Prime Minister Narendra Modi has in recent weeks has emphasised on the idea of an ‘Atmanirbhar Bharat’ or a self-reliant India. However, the government has faced a volley of questions since then, about whether the aim is to drag India back to import substitution and isolationism? The Prime Minister’s goal of a self-reliant India is not about returning to “Nehruvian import substitution or autarkic isolationism,” Sanjeev Sanyal, Principal Economic Adviser, Government of India, wrote in The Indian Express. Sanjeev Sanyal clarified that the Prime Minister has emphasised that his vision includes active participation in post-COVID global supply chains as well as the need to attract foreign direct investment.
The aim to make Indian self-reliant was outlined by the Prime Minister while announcing that his government will help the Indian economy get back on its feet with a Rs 20 lakh crore economic package. Sanjeev Sanyal added that the march towards a self-reliant India should not be taken as a return to the licence-permit raj and inspector raj of the socialist era. “Far from suggesting a centralised, top-down model directed from the “commanding heights” of the Planning Commission, the prime minister spoke of freeing Indian entrepreneurship and innovation from bureaucratic hurdles. This is about decentralised localism that takes pride in local brands, emphasises resilience and flexibility, and encourages local capacity-building and indigenisation,” he wrote.
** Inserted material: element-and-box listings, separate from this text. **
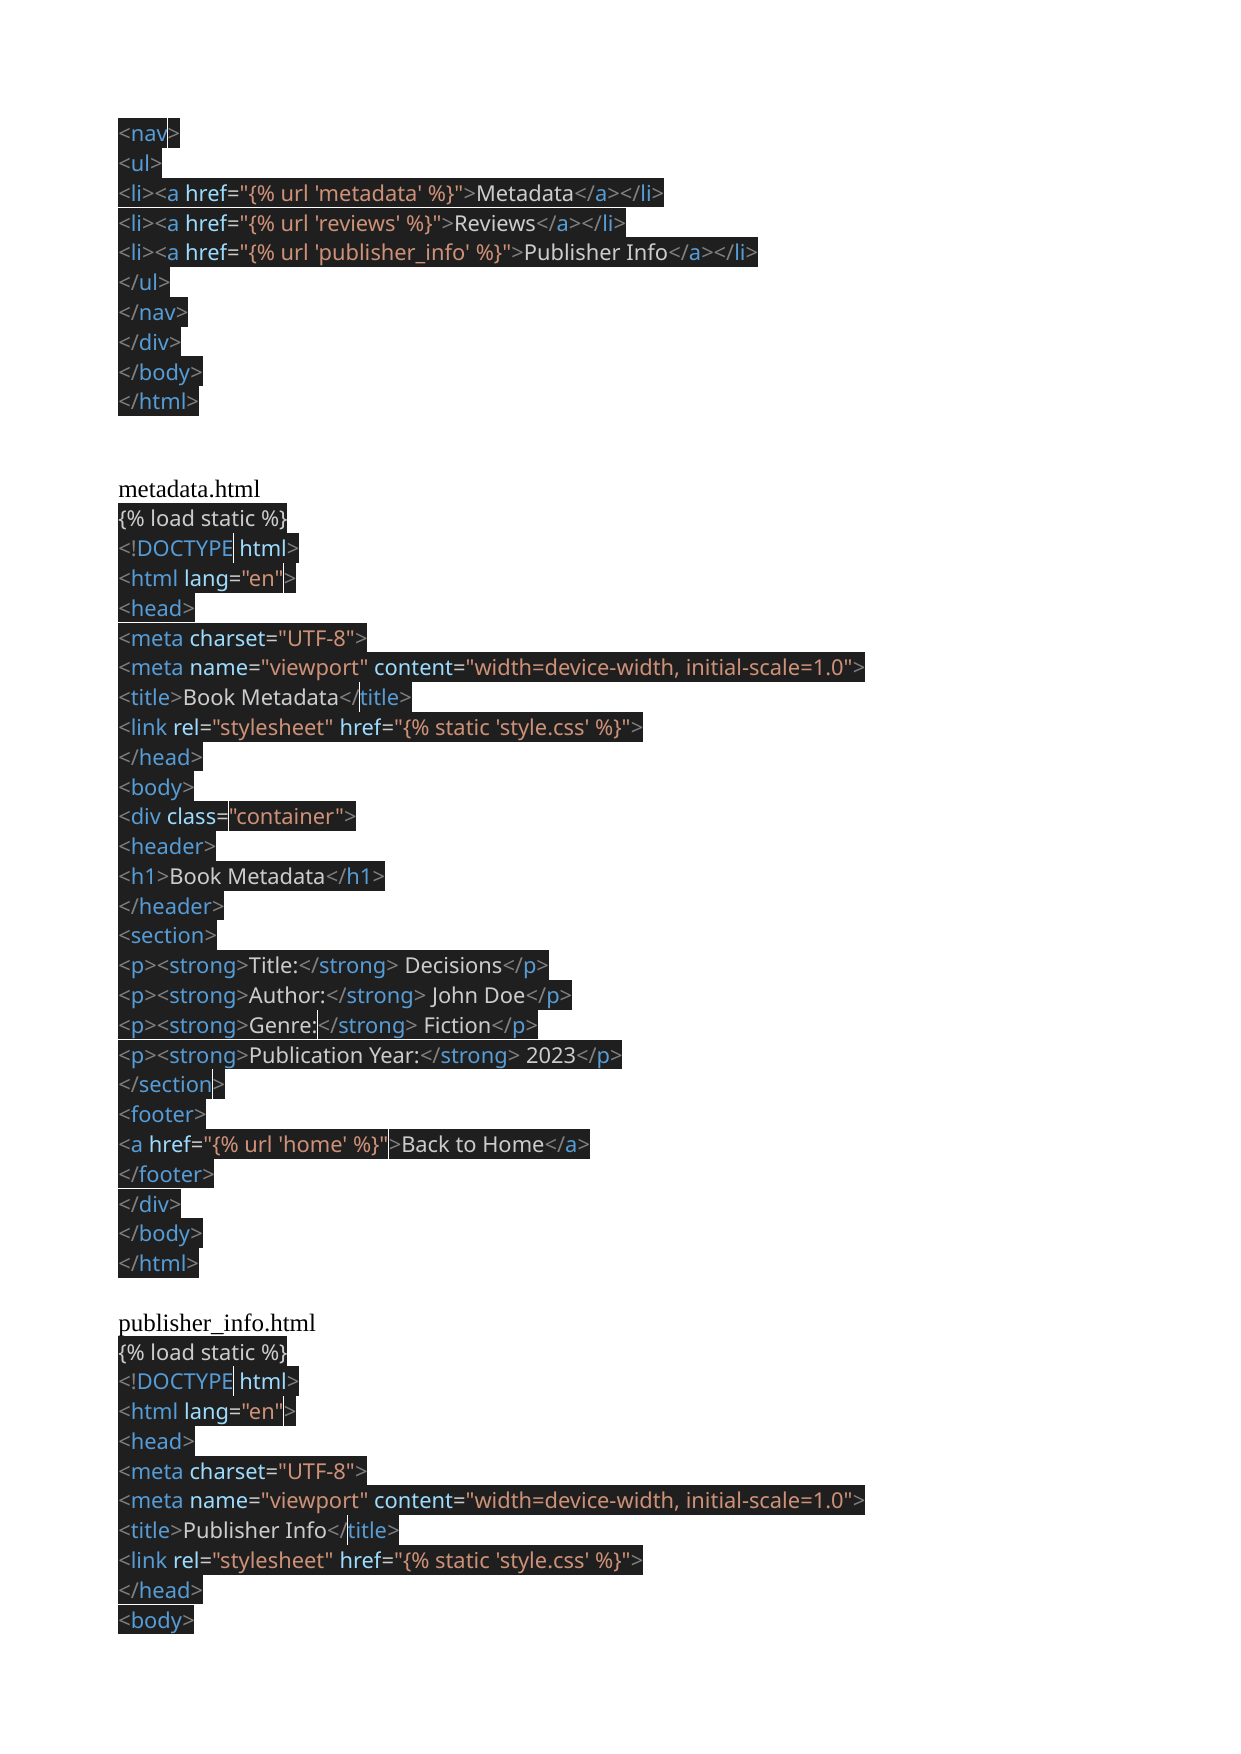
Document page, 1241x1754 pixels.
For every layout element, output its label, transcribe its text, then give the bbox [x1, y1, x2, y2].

text </header> [118, 891, 1122, 920]
text <meta name="viewport" content="width=device-width, initial-scale=1.0"> [118, 1485, 1122, 1515]
text </nav> [118, 297, 1122, 327]
text </div> [118, 327, 1122, 356]
text <div class="container"> [118, 801, 1122, 831]
text <meta charset="UTF-8"> [118, 622, 1122, 652]
text <html lang="en"> [118, 563, 1122, 593]
text <li><a href="{% url 'reviews' %}">Reviews</a></li> [118, 207, 1122, 237]
text {% load static %} [118, 503, 1122, 533]
text <h1>Book Metadata</h1> [118, 861, 1122, 891]
text <html lang="en"> [118, 1396, 1122, 1426]
text <nav> [118, 118, 1122, 148]
text </html> [118, 1248, 1122, 1278]
text <p><strong>Publication Year:</strong> 2023</p> [118, 1039, 1122, 1069]
text </head> [118, 1575, 1122, 1604]
text <li><a href="{% url 'metadata' %}">Metadata</a></li> [118, 178, 1122, 207]
text {% load static %} [118, 1336, 1122, 1366]
text <!DOCTYPE html> [118, 1366, 1122, 1396]
text <header> [118, 831, 1122, 861]
text <!DOCTYPE html> [118, 533, 1122, 563]
text <ul> [118, 148, 1122, 178]
text <body> [118, 771, 1122, 801]
text </section> [118, 1069, 1122, 1099]
text <link rel="stylesheet" href="{% static 'style.css' %}"> [118, 712, 1122, 742]
text <link rel="stylesheet" href="{% static 'style.css' %}"> [118, 1545, 1122, 1575]
text metadata.html [118, 474, 1122, 503]
text <p><strong>Author:</strong> John Doe</p> [118, 980, 1122, 1010]
text publisher_info.html [118, 1308, 1122, 1336]
text <p><strong>Title:</strong> Decisions</p> [118, 950, 1122, 980]
text </body> [118, 356, 1122, 386]
text </body> [118, 1218, 1122, 1248]
text <meta charset="UTF-8"> [118, 1456, 1122, 1485]
text <head> [118, 593, 1122, 622]
text <title>Book Metadata</title> [118, 682, 1122, 712]
text </head> [118, 742, 1122, 771]
text <head> [118, 1426, 1122, 1456]
text <title>Publisher Info</title> [118, 1515, 1122, 1545]
text <footer> [118, 1099, 1122, 1129]
text </footer> [118, 1159, 1122, 1188]
text <p><strong>Genre:</strong> Fiction</p> [118, 1010, 1122, 1039]
text <body> [118, 1604, 1122, 1634]
text <section> [118, 920, 1122, 950]
text <meta name="viewport" content="width=device-width, initial-scale=1.0"> [118, 652, 1122, 682]
text </div> [118, 1188, 1122, 1218]
text </ul> [118, 267, 1122, 297]
text <a href="{% url 'home' %}">Back to Home</a> [118, 1129, 1122, 1159]
text <li><a href="{% url 'publisher_info' %}">Publisher Info</a></li> [118, 237, 1122, 267]
text </html> [118, 386, 1122, 416]
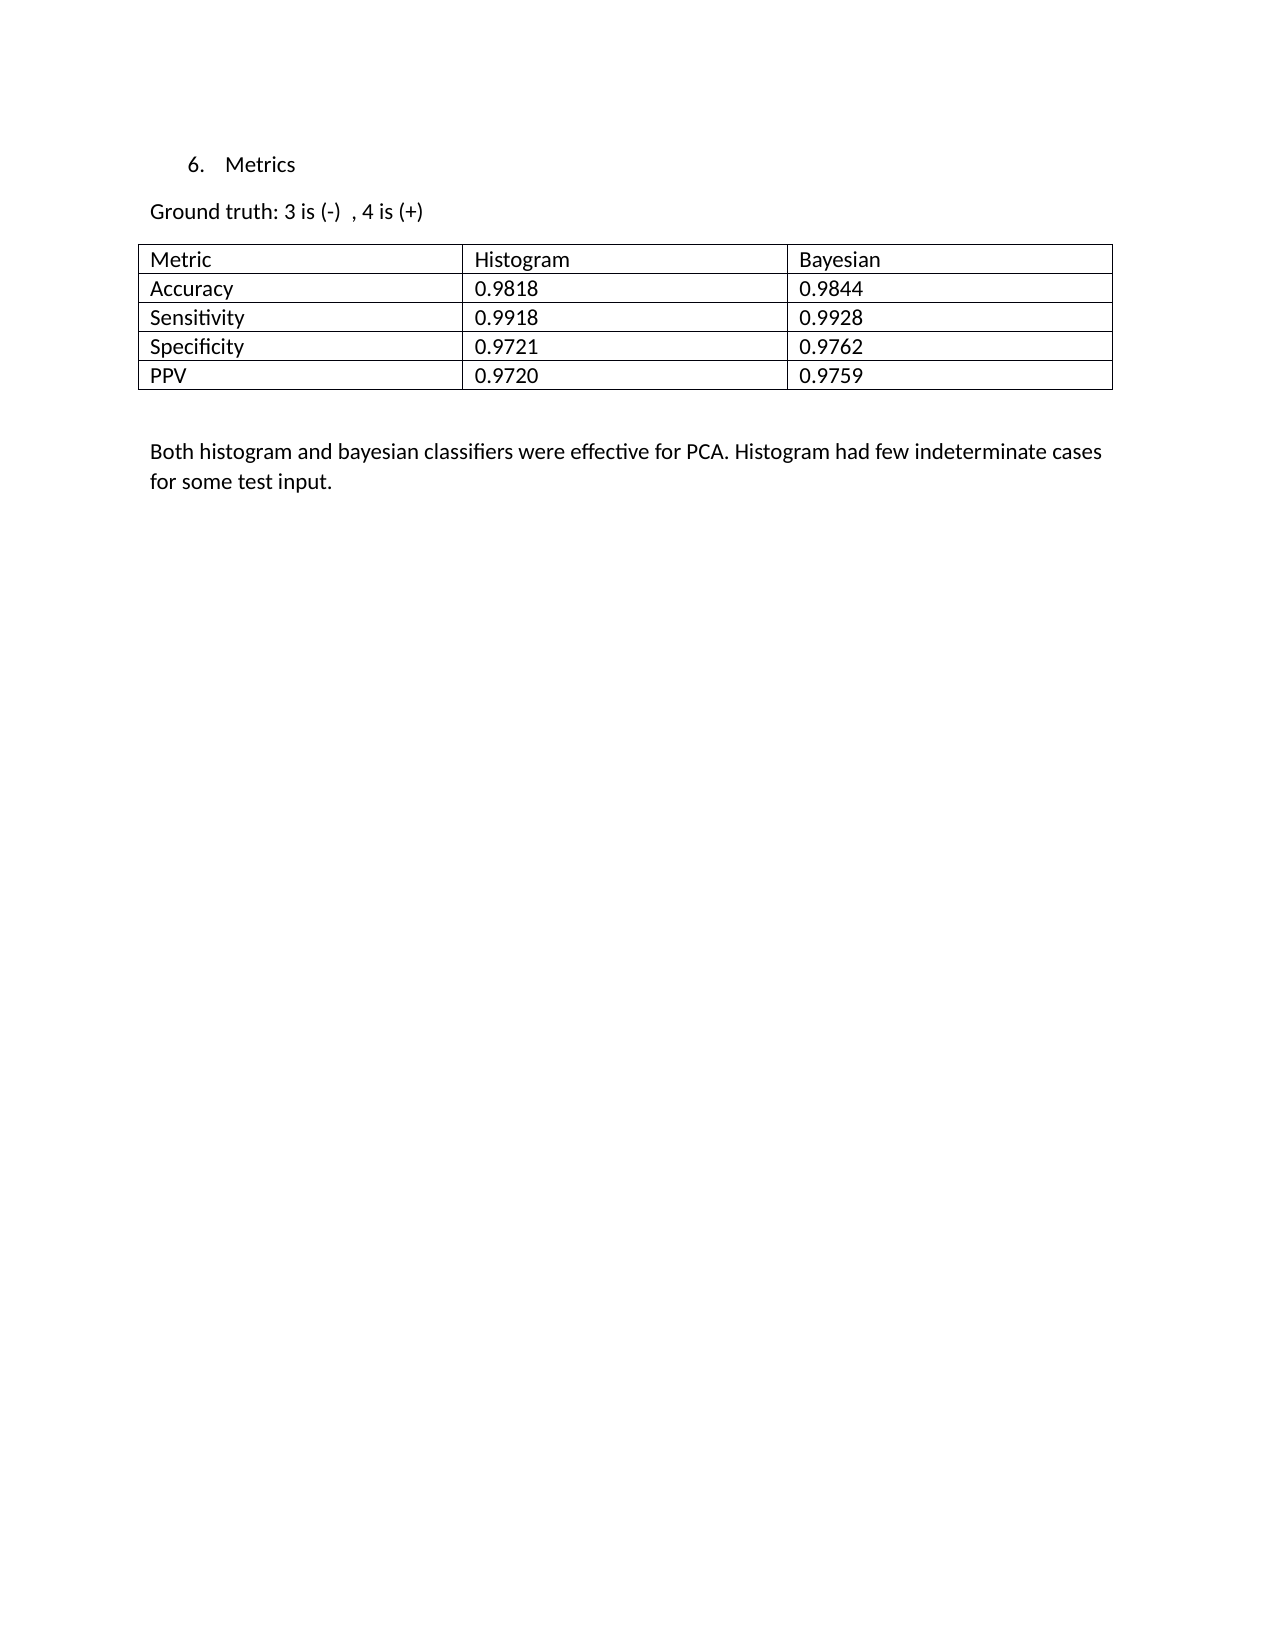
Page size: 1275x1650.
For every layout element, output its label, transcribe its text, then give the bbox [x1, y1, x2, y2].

list Metrics [187, 150, 1125, 178]
table_cell Accuracy [139, 274, 462, 302]
table_cell 0.9762 [788, 332, 1112, 360]
table_header Bayesian [788, 245, 1112, 273]
table_cell 0.9928 [788, 303, 1112, 331]
text Ground truth: 3 is (-) , 4 is (+) [150, 197, 1125, 225]
table_cell PPV [139, 361, 462, 389]
table_cell 0.9759 [788, 361, 1112, 389]
text Both histogram and bayesian classifiers were effective for PCA. Histogram had few indeterminate cases for some test input. [150, 437, 1125, 495]
table_cell 0.9844 [788, 274, 1112, 302]
table_cell 0.9818 [463, 274, 787, 302]
table_cell Specificity [139, 332, 462, 360]
table_cell 0.9918 [463, 303, 787, 331]
table_header Histogram [463, 245, 787, 273]
table_cell 0.9721 [463, 332, 787, 360]
table_cell 0.9720 [463, 361, 787, 389]
table_cell Sensitivity [139, 303, 462, 331]
table_header Metric [139, 245, 462, 273]
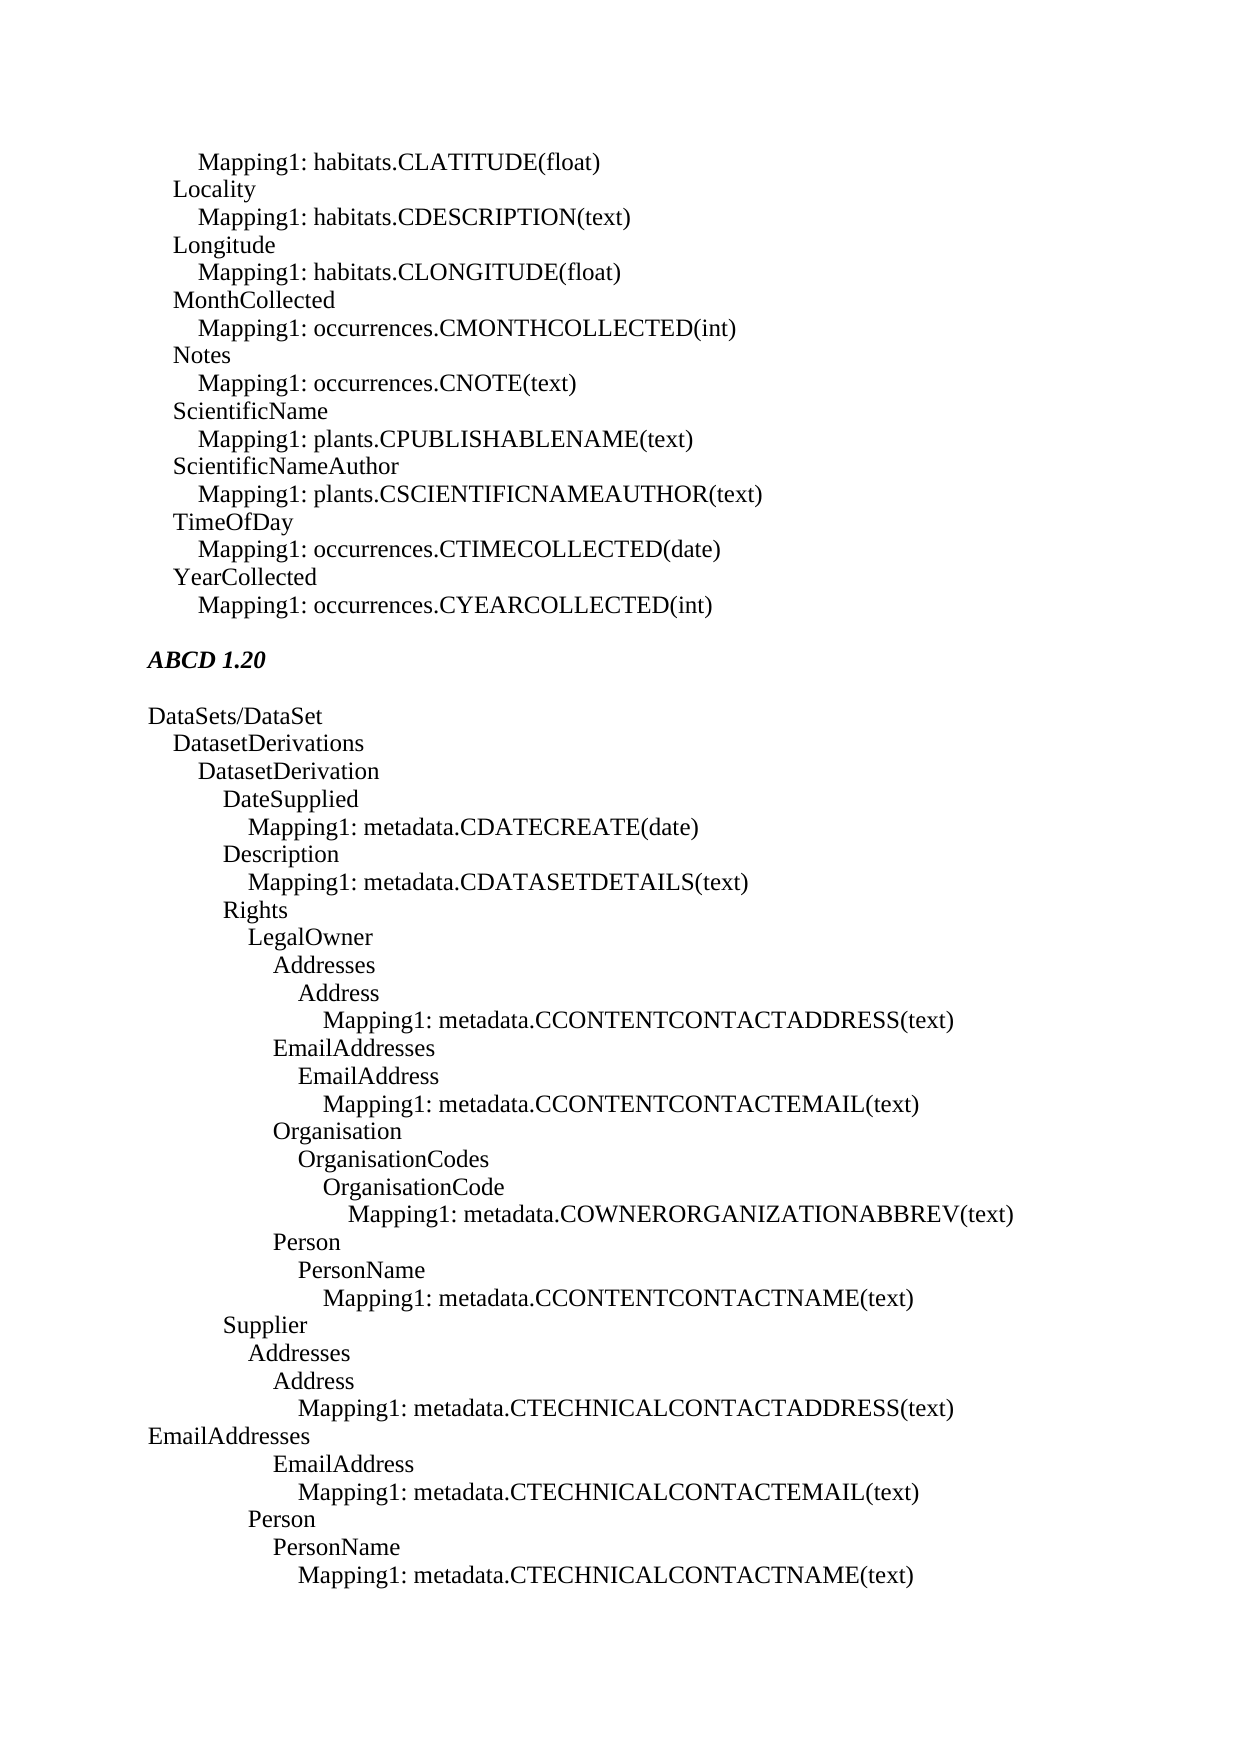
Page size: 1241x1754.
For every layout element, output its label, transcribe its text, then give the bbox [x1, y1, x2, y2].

text Mapping1: occurrences.CYEARCOLLECTED(int) [148, 591, 1092, 619]
text Mapping1: metadata.CDATASETDETAILS(text) [148, 868, 1092, 896]
text Mapping1: plants.CPUBLISHABLENAME(text) [148, 425, 1092, 452]
text Mapping1: habitats.CDESCRIPTION(text) [148, 203, 1092, 231]
text Mapping1: occurrences.CMONTHCOLLECTED(int) [148, 314, 1092, 342]
text PersonName [148, 1533, 1092, 1561]
text ScientificName [148, 397, 1092, 425]
text Mapping1: metadata.COWNERORGANIZATIONABBREV(text) [148, 1201, 1092, 1228]
text Person [148, 1228, 1092, 1256]
text Supplier [148, 1311, 1092, 1339]
text Mapping1: metadata.CDATECREATE(date) [148, 813, 1092, 840]
text DataSets/DataSet [148, 702, 1092, 729]
text Address [148, 1367, 1092, 1394]
text Address [148, 979, 1092, 1007]
text DatasetDerivations [148, 729, 1092, 757]
text Mapping1: plants.CSCIENTIFICNAMEAUTHOR(text) [148, 480, 1092, 508]
text Mapping1: habitats.CLATITUDE(float) [148, 148, 1092, 175]
text Mapping1: occurrences.CTIMECOLLECTED(date) [148, 536, 1092, 563]
text MonthCollected [148, 286, 1092, 314]
text DatasetDerivation [148, 757, 1092, 785]
text OrganisationCodes [148, 1145, 1092, 1173]
text DateSupplied [148, 785, 1092, 813]
text LegalOwner [148, 923, 1092, 951]
text EmailAddresses [148, 1034, 1092, 1062]
text Addresses [148, 1339, 1092, 1367]
text Person [148, 1505, 1092, 1533]
text EmailAddress [148, 1450, 1092, 1478]
text PersonName [148, 1256, 1092, 1284]
text Mapping1: metadata.CTECHNICALCONTACTNAME(text) [148, 1561, 1092, 1588]
text Rights [148, 896, 1092, 923]
text Mapping1: metadata.CTECHNICALCONTACTEMAIL(text) [148, 1478, 1092, 1505]
text Description [148, 840, 1092, 868]
text Mapping1: occurrences.CNOTE(text) [148, 369, 1092, 397]
text Organisation [148, 1117, 1092, 1145]
text YearCollected [148, 563, 1092, 591]
text Mapping1: metadata.CCONTENTCONTACTEMAIL(text) [148, 1090, 1092, 1117]
text ScientificNameAuthor [148, 452, 1092, 480]
text Notes [148, 342, 1092, 369]
text Mapping1: metadata.CCONTENTCONTACTNAME(text) [148, 1284, 1092, 1311]
text Mapping1: habitats.CLONGITUDE(float) [148, 258, 1092, 286]
text Longitude [148, 231, 1092, 258]
text EmailAddress [148, 1062, 1092, 1090]
text Mapping1: metadata.CCONTENTCONTACTADDRESS(text) [148, 1007, 1092, 1034]
text TimeOfDay [148, 508, 1092, 536]
text OrganisationCode [148, 1173, 1092, 1201]
text Addresses [148, 951, 1092, 979]
text Locality [148, 175, 1092, 203]
subtitle ABCD 1.20 [148, 646, 1092, 674]
text Mapping1: metadata.CTECHNICALCONTACTADDRESS(text) EmailAddresses [148, 1394, 1092, 1450]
Terming the recently announced liberalisation of the agriculture sector as a “good illustration of this world view and its economic implications”, Sanyal called the Essential Commodities Act (ECA) and the state-level Agricultural Produce Marketing Committee (APMC) Acts, draconian. The two acts were recently changed by the central government, giving farmers much-needed freedom. Under the two acts, government officials were given the powers to tell farmers where to sell their produce, restrict transportation, fix prices, and confiscate stocks. “The scrapping of the ECA-APMC system enables localised decision-making by farmers even as they can participate in a national common market or export to the global market. Similarly, traders can now invest in supply-chains and agri-businesses without the fear of being arbitrarily labeled a hoarder by an inspector,” Sanyal opined.
“Self-reliance implies that product and factor markets are made flexible in order to allow the Indian economy to adapt to the problems and opportunities of an emerging post-COVID world,” the Principal Economic Advisor wrote. He added that the government has an unapologetic commitment to privatisation of non-strategic public sector entities, opening up of new sectors like space to private investment, decriminalisation of most aspects of corporate law, all to make Indian economy to adapt to the problems and opportunities of an emerging post-COVID world.
“As argued repeatedly in recent Economic Surveys, the inefficiencies and delays of the legal system are now the single biggest hurdle to economic development,” Sanjeev Sanyal wrote while highlighting that law has been mentioned as one of the pillars of his vision by the Prime Minister. “So where does this approach lead? A decentralised system, where economic entities are expected to be self-reliant, requires a generalised system of social trust and the ability to enforce contracts. In turn, it implies a need to carry out administrative reforms and, more specifically, reform of the legal system,” Sanjeev Sanyal wrote.